Core42 secures fresh capital for AI expansion — Arabian Post

Core42 has secured $550 million in structured trade finance from HSBC to accelerate artificial intelligence cloud and compute deployments across the United States and Europe, strengthening the Abu Dhabi group’s position in the global race to build large-scale AI infrastructure.

The financing, arranged through two non-equity dilutive facilities, gives the G42 company additional capital without requiring a share sale. The first facility, worth $240 million, was completed in February 2026, while the second, worth $310 million, was completed in May 2026. The structure is designed to match the capital-heavy deployment cycles of AI cloud infrastructure, where high-performance computing capacity must often be built ahead of sustained enterprise and government demand.

Core42 said the facilities would support large-scale capacity buildouts linked to long-term contracted demand and enterprise-grade workloads. The company, which specialises in sovereign cloud and AI infrastructure, has been expanding beyond the UAE through deployments in the United States and Europe, while positioning its platforms for customers that need compute power, data governance and regulatory compliance in tightly controlled environments.

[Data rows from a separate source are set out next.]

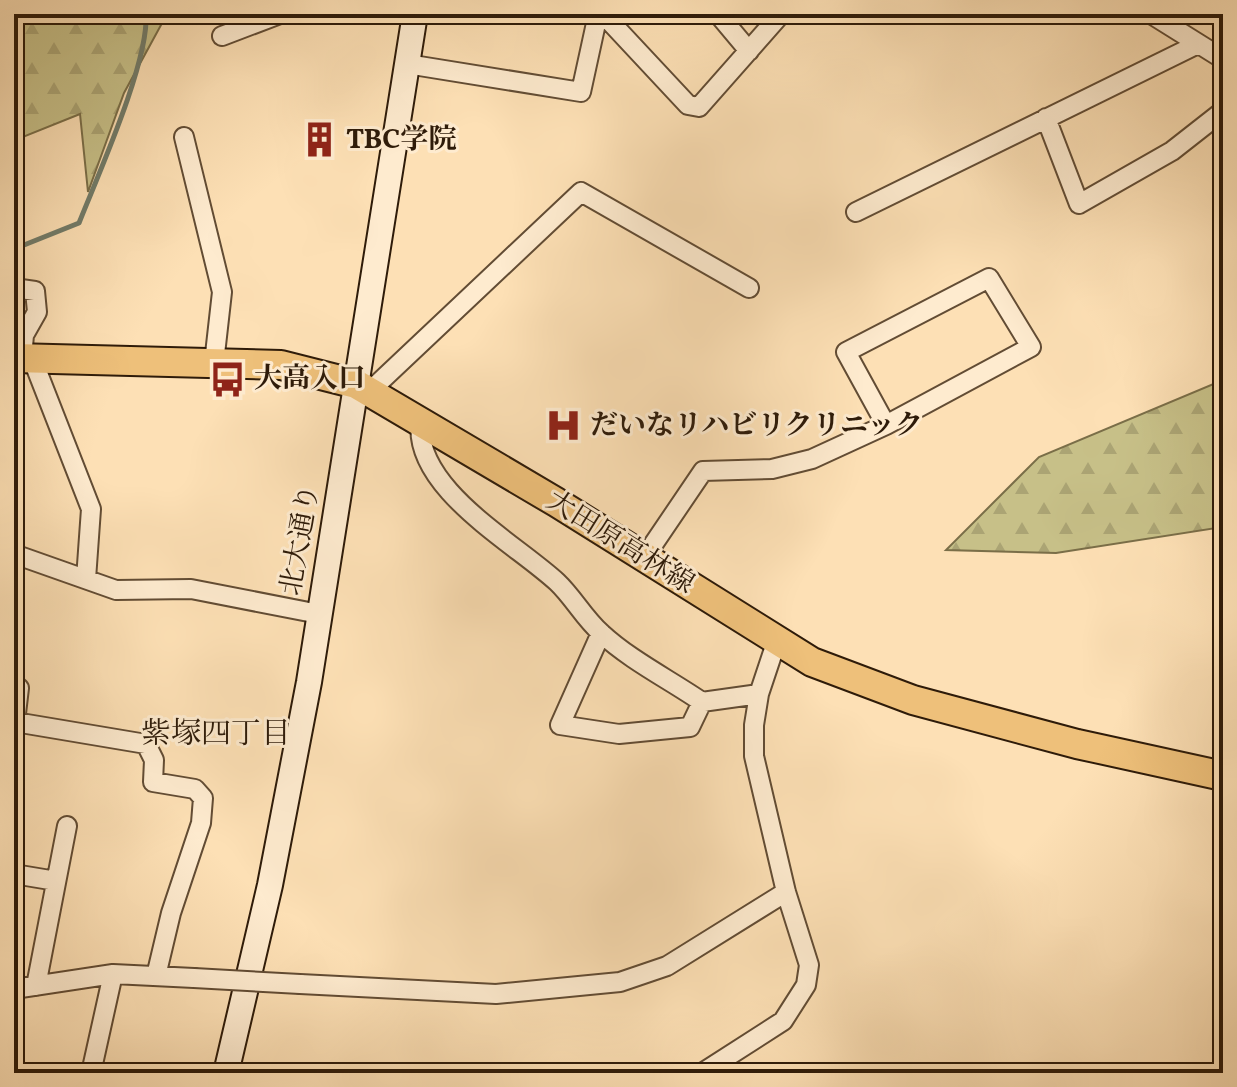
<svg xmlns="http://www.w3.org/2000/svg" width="1237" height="1087" viewBox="0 0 1237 1087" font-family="Vollkorn,'Noto Serif JP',serif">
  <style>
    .forest { fill: url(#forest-firs); stroke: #7a6e48; stroke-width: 2 }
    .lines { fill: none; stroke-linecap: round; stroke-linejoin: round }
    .stream { stroke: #727c6a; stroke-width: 5 }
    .street-casing { stroke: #624c34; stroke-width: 22 }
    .secondary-casing { stroke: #2e1b09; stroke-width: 28 }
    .primary-casing { stroke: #2e1b09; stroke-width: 32 }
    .street { stroke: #feebcf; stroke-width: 18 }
    .secondary { stroke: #feebcf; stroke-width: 24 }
    .primary { stroke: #eec07a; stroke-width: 28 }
    .street-bridge-casing { stroke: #624c34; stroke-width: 22; stroke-linecap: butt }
    .street-bridge { stroke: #feebcf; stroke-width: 18 }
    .labels { text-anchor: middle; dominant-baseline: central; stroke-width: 6; stroke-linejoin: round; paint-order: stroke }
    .poi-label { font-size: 28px; font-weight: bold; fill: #2e1b09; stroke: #feebcf; text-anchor: start }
    .street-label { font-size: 28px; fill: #2e1b09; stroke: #feebcf }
    .neighbourhood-label { font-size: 30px; fill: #2e1b09; stroke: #feebcf }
  </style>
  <defs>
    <pattern id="forest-firs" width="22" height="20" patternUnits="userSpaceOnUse" patternTransform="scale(2)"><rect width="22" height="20" fill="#c7c088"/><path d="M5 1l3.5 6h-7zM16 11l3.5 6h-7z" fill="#aba474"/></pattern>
  </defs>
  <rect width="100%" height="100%" fill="#fde0b5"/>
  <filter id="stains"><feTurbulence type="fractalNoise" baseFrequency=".0025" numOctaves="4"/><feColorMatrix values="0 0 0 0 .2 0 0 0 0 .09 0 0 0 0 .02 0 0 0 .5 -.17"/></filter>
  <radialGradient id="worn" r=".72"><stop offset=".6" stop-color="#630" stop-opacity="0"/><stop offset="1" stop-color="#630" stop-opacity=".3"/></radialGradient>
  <!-- forest -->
  <path class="forest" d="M 14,14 L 167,14 L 124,93 L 88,192 L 80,114 L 25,136 L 14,146 Z
    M 1223,380 L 1223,527 L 1056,553 L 946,550 L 1039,457 Z"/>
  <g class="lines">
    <!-- stream -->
    <path class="stream" d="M 14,249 L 79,223 C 98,175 149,62 146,14"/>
    <defs>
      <path id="street" d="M 603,14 L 688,105 L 699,107 L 781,14
        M 718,14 L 749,51
        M 1151,14 L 1223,59
        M 222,36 L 280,14
        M 407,64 L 581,92 L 598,14
        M 1046,118 L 1079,204 L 1172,151 L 1223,111
        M 184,137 L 222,292 L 214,363
        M 856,212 L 1198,44
        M 14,288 L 35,291 L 37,312 L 24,335 L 22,358
        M 32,358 L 91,509 L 86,579
        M 370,391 L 581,192 L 749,288
        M 421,420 C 411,487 515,543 557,582 C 573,597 584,618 601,633 C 630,660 670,680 702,702 L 759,694
        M 14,554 L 116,590 L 191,589 L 319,614
        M 644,558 L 703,471 L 772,469 L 812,459 L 886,425 L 1031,347 L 989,278 L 846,352 L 886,425
        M 601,633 L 560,725 L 619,734 L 690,727 L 702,702
        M 14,688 L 19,688 L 15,722 L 146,744 L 154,760 L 153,782 L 195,789 L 203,798 L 201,823 L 171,913 L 156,976
        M 14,874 L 56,881
        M 300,984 L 496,994 L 620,982 L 667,966 L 786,892
        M 36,986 L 67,826
        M 14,989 L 113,974 L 194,978
        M 91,1073 L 113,974
        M 702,1073 L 783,1021 L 806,985 L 809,965 L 786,892 L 754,756 L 754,725 L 759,694 L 776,643"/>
      <path id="secondary" d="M 226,1073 L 270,885 L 309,682 L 415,14"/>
      <path id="primary" d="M 14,358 L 281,365 L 356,384 L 556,502 L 812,662 L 913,700 L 1077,744 L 1223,776"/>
    </defs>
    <!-- street casing -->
    <use href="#street" class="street-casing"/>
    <!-- secondary casing -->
    <use href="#secondary" class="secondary-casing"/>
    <!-- primary casing -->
    <use href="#primary" class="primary-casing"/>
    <!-- street -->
    <use href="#street" class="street"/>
    <!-- secondary -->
    <use href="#secondary" class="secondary"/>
    <!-- primary -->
    <use href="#primary" class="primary"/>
    <defs>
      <path id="street-bridge" d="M 194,978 L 300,984"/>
    </defs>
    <!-- street-bridge casing -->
    <use href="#street-bridge" class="street-bridge-casing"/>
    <!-- street-bridge -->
    <use href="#street-bridge" class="street-bridge"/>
  </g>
  <!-- icons -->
  <defs>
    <symbol id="building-bare" viewBox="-9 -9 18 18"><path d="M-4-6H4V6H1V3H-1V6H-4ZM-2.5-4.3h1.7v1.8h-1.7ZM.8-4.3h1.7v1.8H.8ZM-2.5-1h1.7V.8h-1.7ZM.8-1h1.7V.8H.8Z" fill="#8f2418" stroke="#feebcf" stroke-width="2.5" paint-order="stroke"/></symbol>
    <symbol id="bus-bare" viewBox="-9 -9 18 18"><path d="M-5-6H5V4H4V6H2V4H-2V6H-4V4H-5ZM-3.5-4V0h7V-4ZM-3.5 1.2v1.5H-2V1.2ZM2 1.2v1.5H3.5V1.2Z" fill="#8f2418" stroke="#feebcf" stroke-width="2.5" paint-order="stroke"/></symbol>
    <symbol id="hospital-bare" viewBox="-9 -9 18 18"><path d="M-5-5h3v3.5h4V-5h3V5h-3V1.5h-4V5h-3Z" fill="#8f2418" stroke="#feebcf" stroke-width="2.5" paint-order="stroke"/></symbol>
  </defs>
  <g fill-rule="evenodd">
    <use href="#building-bare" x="294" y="114" width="51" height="51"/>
    <use href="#bus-bare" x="202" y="354" width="51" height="51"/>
    <use href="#hospital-bare" x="538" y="400" width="51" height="51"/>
  </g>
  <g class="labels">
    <!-- poi labels -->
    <g class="poi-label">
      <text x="346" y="140">TBC学院</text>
      <text x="254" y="379">大高入口</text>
      <text x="590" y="426">だいなリハビリクリニック</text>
    </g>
    <!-- street labels -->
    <g class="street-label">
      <text transform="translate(301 540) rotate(-80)">北大通り</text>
      <text transform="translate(620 543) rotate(32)">大田原高林線</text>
    </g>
    <!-- neighbourhood labels -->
    <g class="neighbourhood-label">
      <text x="216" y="735">紫塚四丁目</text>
    </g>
  </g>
  <!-- margin -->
  <rect width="1237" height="1087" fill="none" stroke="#fde0b5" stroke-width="48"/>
  <rect x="16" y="16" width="1205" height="1055" fill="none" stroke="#2e1b09" stroke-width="4"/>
  <rect x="24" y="24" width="1189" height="1039" fill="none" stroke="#2e1b09" stroke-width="2"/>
  <rect width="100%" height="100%" filter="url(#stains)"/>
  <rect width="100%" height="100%" fill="url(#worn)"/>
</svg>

The deal comes as AI infrastructure is being treated less as a short-cycle technology expense and more as a strategic asset class requiring long-term financing. Training, fine-tuning and running advanced models demand large quantities of graphics processors, specialised networking, data-centre capacity, power availability and cooling infrastructure. For governments, banks, healthcare providers, energy groups and other regulated sectors, demand is also shaped by where data is stored, who controls access and how cloud systems comply with local rules.

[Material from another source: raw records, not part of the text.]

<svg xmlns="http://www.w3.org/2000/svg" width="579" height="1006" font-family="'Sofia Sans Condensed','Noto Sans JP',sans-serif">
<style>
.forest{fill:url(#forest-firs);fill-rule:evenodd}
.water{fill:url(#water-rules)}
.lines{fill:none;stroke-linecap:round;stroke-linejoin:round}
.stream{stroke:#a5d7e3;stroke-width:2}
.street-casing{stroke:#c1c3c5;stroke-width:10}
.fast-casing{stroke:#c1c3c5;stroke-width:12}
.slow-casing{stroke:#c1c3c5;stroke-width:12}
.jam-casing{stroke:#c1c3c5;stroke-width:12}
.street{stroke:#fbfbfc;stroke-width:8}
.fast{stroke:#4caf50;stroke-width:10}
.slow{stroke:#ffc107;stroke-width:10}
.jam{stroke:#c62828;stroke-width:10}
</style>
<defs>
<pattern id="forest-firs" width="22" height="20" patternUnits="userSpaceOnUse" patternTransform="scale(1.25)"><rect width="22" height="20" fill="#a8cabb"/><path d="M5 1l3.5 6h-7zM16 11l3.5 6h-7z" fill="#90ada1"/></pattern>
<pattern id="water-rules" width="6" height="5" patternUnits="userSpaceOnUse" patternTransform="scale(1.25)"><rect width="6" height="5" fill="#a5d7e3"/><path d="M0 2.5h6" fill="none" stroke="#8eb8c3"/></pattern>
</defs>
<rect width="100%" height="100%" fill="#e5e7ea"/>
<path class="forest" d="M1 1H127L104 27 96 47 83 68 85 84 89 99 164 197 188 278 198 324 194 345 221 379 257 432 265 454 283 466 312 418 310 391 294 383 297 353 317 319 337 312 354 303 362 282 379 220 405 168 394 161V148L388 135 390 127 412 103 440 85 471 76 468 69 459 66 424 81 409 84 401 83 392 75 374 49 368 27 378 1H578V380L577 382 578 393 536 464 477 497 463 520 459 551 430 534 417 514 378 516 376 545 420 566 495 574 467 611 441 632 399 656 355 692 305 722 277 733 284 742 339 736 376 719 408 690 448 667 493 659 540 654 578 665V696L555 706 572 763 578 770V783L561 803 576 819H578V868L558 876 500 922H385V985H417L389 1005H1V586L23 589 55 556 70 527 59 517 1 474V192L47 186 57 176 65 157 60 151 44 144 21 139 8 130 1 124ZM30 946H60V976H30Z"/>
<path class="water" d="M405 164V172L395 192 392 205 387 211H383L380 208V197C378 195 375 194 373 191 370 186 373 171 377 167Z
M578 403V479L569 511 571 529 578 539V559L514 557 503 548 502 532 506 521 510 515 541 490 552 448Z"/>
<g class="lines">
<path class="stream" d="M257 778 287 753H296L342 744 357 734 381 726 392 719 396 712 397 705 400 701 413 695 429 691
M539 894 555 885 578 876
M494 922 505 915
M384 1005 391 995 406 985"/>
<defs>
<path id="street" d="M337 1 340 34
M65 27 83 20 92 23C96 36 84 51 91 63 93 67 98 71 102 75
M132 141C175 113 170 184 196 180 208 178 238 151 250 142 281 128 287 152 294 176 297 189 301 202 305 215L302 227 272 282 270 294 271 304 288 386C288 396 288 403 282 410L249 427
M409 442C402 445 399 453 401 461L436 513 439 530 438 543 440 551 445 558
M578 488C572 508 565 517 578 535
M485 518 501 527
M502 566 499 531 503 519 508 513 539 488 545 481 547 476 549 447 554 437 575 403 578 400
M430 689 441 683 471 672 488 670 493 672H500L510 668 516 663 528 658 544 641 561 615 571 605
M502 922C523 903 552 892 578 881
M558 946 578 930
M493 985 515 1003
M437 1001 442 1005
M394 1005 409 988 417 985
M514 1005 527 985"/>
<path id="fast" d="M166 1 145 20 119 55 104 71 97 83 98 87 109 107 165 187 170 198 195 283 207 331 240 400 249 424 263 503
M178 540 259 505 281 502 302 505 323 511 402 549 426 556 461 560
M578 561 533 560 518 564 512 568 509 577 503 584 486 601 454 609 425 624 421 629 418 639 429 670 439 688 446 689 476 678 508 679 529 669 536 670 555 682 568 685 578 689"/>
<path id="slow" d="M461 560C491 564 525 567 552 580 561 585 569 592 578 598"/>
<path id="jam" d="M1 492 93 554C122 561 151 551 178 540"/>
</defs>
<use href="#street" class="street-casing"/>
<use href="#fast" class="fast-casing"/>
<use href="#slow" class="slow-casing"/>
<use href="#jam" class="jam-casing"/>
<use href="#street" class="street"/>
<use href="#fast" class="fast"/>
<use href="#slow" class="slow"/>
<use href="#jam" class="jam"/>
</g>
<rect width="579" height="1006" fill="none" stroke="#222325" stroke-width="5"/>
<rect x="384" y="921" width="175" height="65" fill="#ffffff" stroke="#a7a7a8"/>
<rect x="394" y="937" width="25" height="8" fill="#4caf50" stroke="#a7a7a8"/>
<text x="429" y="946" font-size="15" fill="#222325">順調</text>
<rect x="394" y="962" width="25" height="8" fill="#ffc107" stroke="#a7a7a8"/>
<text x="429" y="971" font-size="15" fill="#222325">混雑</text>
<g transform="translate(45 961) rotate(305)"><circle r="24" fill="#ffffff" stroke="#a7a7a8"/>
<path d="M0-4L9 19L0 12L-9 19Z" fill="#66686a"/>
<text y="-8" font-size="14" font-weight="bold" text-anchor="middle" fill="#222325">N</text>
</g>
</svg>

Neha Gupta, Core42’s chief financial officer, described the financing as a defining moment for the company and the broader AI infrastructure sector, saying it reflected growing institutional recognition of AI architecture as “long-duration, industrial-grade capacity”. She said the HSBC facilities would strengthen Core42’s ability to deploy capacity at speed across the US and Europe while maintaining financial discipline and a long-term growth framework.

HSBC’s participation underscores the role of structured trade finance in funding AI infrastructure, a field where capital needs can be substantial but revenue visibility may be supported by contracted demand from enterprise, government and hyperscale customers. Shaikha AlMarri, HSBC’s head of banking in the UAE, said the structures were intended to support Core42’s current deployments while creating a framework for streamlined access to funding for future initiatives.

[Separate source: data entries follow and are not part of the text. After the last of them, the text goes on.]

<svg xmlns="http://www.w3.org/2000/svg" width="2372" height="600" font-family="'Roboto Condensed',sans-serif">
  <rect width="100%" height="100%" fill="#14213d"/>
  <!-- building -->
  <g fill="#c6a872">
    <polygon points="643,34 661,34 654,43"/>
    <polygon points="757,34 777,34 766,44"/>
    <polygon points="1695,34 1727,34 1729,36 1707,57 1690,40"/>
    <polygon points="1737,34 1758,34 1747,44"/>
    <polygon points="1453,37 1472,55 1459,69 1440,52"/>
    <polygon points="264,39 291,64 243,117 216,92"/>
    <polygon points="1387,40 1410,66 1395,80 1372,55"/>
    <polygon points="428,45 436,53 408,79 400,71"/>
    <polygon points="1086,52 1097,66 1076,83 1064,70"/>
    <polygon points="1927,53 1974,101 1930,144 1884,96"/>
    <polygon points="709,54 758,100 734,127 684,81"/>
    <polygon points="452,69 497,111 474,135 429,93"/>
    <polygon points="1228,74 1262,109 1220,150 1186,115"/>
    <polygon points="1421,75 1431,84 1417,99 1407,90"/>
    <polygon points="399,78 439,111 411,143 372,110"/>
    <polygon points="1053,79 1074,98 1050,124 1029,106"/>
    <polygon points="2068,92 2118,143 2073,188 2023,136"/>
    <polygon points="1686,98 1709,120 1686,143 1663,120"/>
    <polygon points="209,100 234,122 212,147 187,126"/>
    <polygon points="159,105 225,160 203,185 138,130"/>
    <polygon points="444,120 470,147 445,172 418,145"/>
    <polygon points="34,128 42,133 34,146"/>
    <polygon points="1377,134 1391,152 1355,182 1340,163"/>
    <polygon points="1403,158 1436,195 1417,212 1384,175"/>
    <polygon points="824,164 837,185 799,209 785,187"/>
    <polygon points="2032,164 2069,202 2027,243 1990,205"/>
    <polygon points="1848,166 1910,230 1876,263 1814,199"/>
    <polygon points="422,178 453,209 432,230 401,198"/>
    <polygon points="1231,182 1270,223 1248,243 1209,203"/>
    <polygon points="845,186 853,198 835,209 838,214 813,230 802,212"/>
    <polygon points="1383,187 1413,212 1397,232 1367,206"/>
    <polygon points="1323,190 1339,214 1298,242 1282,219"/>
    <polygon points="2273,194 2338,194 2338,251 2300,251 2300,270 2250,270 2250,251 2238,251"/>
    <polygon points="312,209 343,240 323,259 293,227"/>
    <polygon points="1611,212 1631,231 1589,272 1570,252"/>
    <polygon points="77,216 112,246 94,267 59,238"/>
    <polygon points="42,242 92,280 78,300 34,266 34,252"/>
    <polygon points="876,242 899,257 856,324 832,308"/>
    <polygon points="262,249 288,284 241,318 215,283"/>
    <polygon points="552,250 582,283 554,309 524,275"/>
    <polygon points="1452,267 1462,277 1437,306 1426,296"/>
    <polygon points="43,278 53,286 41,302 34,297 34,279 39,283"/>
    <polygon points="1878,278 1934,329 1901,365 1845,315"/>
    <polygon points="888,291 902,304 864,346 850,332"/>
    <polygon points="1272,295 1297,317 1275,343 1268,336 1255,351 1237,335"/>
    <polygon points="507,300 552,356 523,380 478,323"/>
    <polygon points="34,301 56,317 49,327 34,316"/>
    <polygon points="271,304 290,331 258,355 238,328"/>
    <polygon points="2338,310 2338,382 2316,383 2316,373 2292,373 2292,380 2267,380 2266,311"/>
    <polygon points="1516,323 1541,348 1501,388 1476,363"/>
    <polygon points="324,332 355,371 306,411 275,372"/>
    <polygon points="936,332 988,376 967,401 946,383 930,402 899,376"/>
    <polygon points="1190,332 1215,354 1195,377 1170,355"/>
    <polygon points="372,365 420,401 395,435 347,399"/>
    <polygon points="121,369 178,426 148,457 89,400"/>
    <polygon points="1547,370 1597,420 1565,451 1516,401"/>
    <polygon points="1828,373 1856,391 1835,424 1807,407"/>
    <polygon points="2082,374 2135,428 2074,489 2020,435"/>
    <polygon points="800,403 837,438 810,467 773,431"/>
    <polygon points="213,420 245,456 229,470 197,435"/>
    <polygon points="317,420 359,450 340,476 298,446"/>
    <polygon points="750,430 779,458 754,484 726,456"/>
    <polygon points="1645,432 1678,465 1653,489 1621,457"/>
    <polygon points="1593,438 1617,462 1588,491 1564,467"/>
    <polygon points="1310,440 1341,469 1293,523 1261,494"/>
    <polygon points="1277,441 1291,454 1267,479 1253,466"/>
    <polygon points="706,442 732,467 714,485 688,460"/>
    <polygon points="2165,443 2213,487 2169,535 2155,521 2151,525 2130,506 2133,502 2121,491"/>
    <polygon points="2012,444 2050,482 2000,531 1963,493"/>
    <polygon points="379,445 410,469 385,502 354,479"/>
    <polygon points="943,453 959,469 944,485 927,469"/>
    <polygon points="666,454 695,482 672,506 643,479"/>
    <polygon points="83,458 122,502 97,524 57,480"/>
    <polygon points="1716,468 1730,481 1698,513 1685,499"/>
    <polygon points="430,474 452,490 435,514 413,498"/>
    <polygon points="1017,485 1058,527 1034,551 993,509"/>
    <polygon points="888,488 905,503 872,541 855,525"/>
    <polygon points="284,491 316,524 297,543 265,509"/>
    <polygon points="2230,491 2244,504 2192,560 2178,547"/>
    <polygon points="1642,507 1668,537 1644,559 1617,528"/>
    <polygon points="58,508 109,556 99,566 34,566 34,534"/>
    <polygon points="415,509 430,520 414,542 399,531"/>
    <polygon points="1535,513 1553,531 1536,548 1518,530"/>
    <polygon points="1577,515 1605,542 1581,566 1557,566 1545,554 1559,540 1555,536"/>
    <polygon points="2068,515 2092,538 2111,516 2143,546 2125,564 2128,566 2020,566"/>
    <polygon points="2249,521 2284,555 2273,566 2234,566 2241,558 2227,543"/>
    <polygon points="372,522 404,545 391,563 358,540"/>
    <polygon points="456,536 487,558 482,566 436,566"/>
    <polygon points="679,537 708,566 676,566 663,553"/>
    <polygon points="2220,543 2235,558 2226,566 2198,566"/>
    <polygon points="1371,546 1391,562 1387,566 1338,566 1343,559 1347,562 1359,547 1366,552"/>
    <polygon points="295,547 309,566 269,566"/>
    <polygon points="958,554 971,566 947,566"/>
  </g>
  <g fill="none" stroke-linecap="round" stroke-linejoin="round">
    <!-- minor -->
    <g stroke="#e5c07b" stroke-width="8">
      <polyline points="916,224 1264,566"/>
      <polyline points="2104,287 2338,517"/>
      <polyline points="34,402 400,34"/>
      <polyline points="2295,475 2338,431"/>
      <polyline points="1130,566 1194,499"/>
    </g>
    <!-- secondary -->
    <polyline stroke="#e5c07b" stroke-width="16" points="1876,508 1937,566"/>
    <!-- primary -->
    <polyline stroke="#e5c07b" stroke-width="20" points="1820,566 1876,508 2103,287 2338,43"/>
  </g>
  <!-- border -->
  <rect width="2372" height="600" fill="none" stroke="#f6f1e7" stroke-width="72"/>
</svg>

Core42’s expansion is closely tied to the UAE’s broader strategy of becoming a significant AI and cloud infrastructure hub. The company operates within G42, the Abu Dhabi technology group that has built partnerships across cloud computing, healthcare, geospatial intelligence, data analytics and AI research. Microsoft’s $1.5 billion investment in G42 in 2024 added a major strategic dimension to that push, linking G42’s regional ambitions to Microsoft’s cloud and AI ecosystem while drawing close scrutiny over technology governance and cross-border controls.

The company’s sovereign cloud positioning is central to its commercial pitch. Core42 says its platforms are built for governments, enterprises, developers and researchers that require high-performance AI infrastructure with data residency, jurisdictional control and compliance controls. Its compute stack spans multiple accelerator technologies, including NVIDIA, AMD, Cerebras and Qualcomm, allowing customers to train, fine-tune and deploy workloads across different hardware environments.

Europe has become a key focus. Core42 has established a European headquarters in Dublin and says deployments are under way in Italy and France, supported by local governance partners. That expansion reflects rising demand across the continent for AI infrastructure that can balance model performance with sovereign data requirements, especially as governments and regulated industries seek alternatives to relying solely on conventional global cloud models.

The financing also sits against the backdrop of major AI data-centre projects involving G42 and global technology groups. Stargate UAE, an AI data-centre project in Abu Dhabi, is expected to begin operations in 2026 with an initial 200 megawatts of capacity, as part of a wider plan for a 5-gigawatt AI campus involving G42 and partners including OpenAI, Oracle, NVIDIA, Cisco and SoftBank.